Input records >>
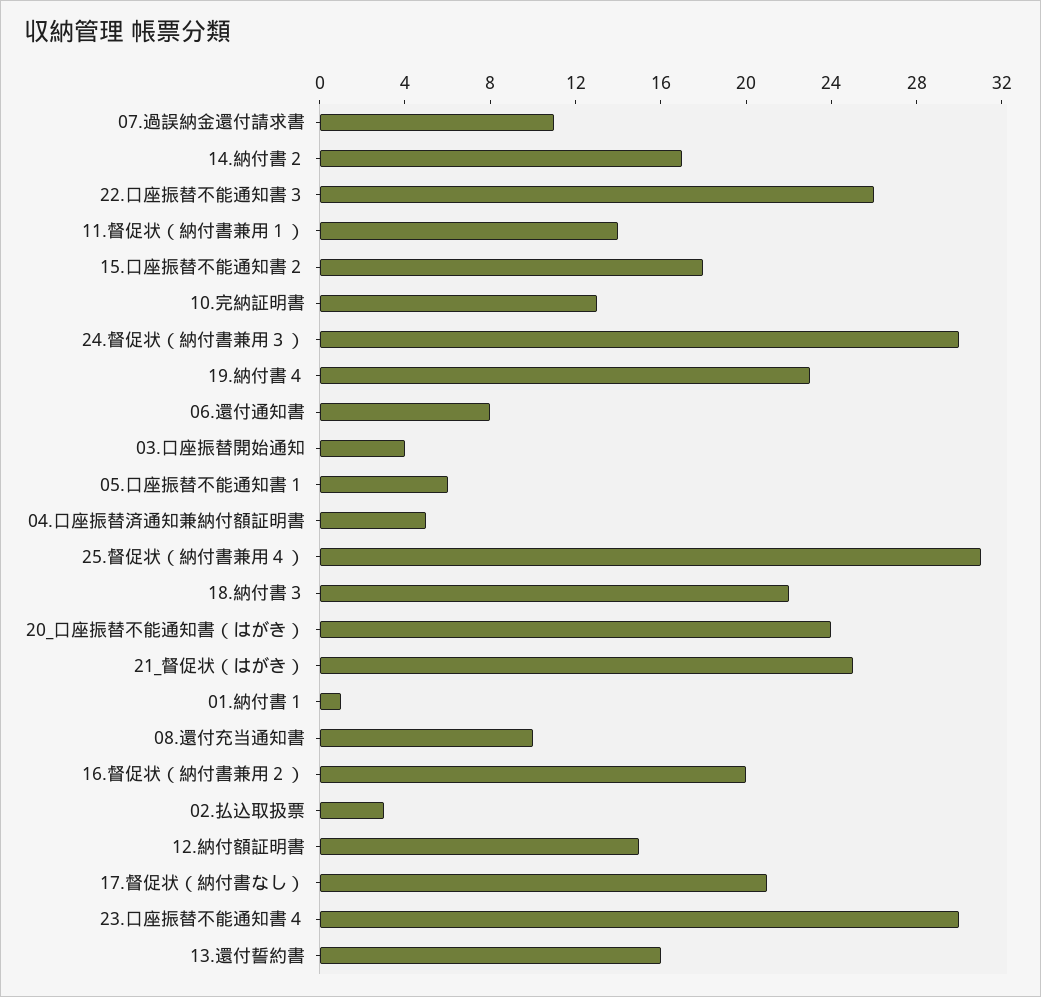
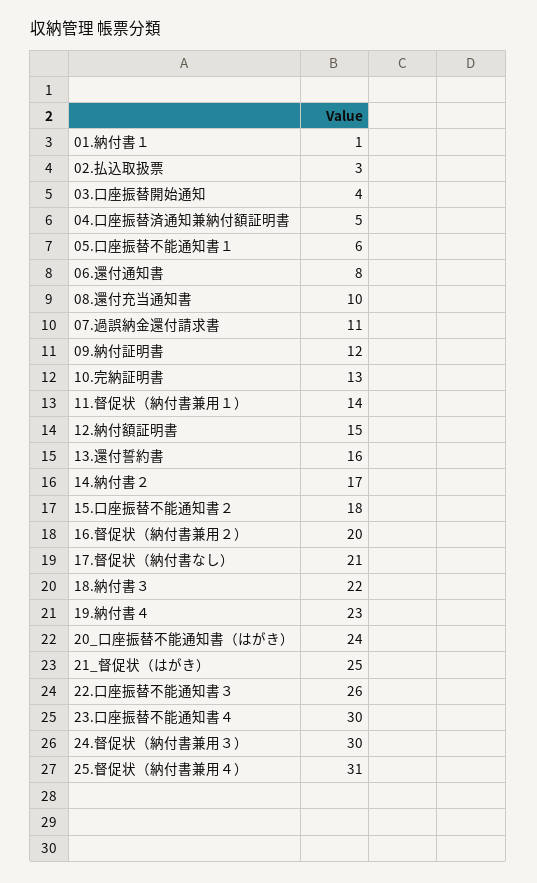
  {
    "07.過誤納金還付請求書": 11,
    "14.納付書２": 17,
    "22.口座振替不能通知書３": 26,
    "11.督促状（納付書兼用１）": 14,
    "15.口座振替不能通知書２": 18,
    "10.完納証明書": 13,
    "24.督促状（納付書兼用３）": 30,
    "19.納付書４": 23,
    "06.還付通知書": 8,
    "03.口座振替開始通知": 4,
    "05.口座振替不能通知書１": 6,
    "04.口座振替済通知兼納付額証明書": 5,
    "25.督促状（納付書兼用４）": 31,
    "18.納付書３": 22,
    "20_口座振替不能通知書（はがき）": 24,
    "21_督促状（はがき）": 25,
    "01.納付書１": 1,
    "08.還付充当通知書": 10,
    "16.督促状（納付書兼用２）": 20,
    "02.払込取扱票": 3,
    "12.納付額証明書": 15,
    "17.督促状（納付書なし）": 21,
    "23.口座振替不能通知書４": 30,
-   "13.還付誓約書": 16
+   "13.還付誓約書": 16,
+   "09.納付証明書": 12
  }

Goal of the exercise >> Please print all the lines above exactly as given and leave out every picture.

Problem solution >>
  {
    "07.過誤納金還付請求書": 11,
    "14.納付書２": 17,
    "22.口座振替不能通知書３": 26,
    "11.督促状（納付書兼用１）": 14,
    "15.口座振替不能通知書２": 18,
    "10.完納証明書": 13,
    "24.督促状（納付書兼用３）": 30,
    "19.納付書４": 23,
    "06.還付通知書": 8,
    "03.口座振替開始通知": 4,
    "05.口座振替不能通知書１": 6,
    "04.口座振替済通知兼納付額証明書": 5,
    "25.督促状（納付書兼用４）": 31,
    "18.納付書３": 22,
    "20_口座振替不能通知書（はがき）": 24,
    "21_督促状（はがき）": 25,
    "01.納付書１": 1,
    "08.還付充当通知書": 10,
    "16.督促状（納付書兼用２）": 20,
    "02.払込取扱票": 3,
    "12.納付額証明書": 15,
    "17.督促状（納付書なし）": 21,
    "23.口座振替不能通知書４": 30,
-   "13.還付誓約書": 16
+   "13.還付誓約書": 16,
+   "09.納付証明書": 12
  }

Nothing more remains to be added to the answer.